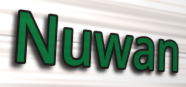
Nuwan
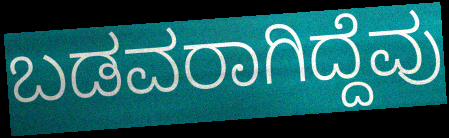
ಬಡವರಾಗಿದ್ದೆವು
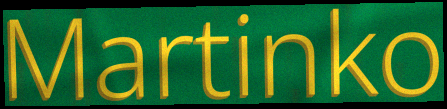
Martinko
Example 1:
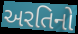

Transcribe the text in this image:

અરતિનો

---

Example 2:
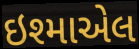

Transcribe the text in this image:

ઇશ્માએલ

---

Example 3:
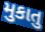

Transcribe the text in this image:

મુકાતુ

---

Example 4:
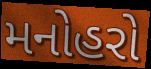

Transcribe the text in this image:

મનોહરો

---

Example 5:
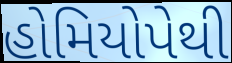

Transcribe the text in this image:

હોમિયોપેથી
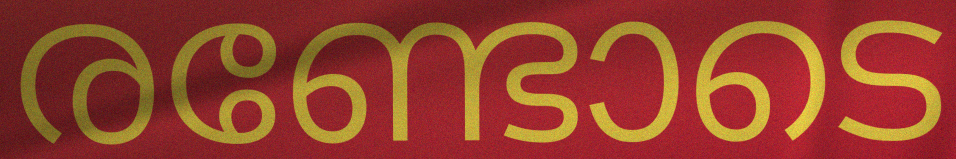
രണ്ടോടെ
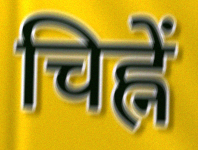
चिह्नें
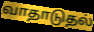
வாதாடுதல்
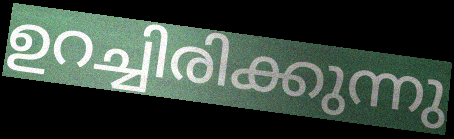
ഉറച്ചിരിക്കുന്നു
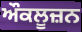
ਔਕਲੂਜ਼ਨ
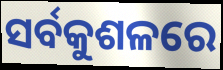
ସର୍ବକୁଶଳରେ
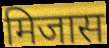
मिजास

# WHAT IS REQUIRED
Would you return all lines from the preceding listing that contain the word "Example"?

# TASK ANSWER
Example 1:
Example 2:
Example 3:
Example 4:
Example 5:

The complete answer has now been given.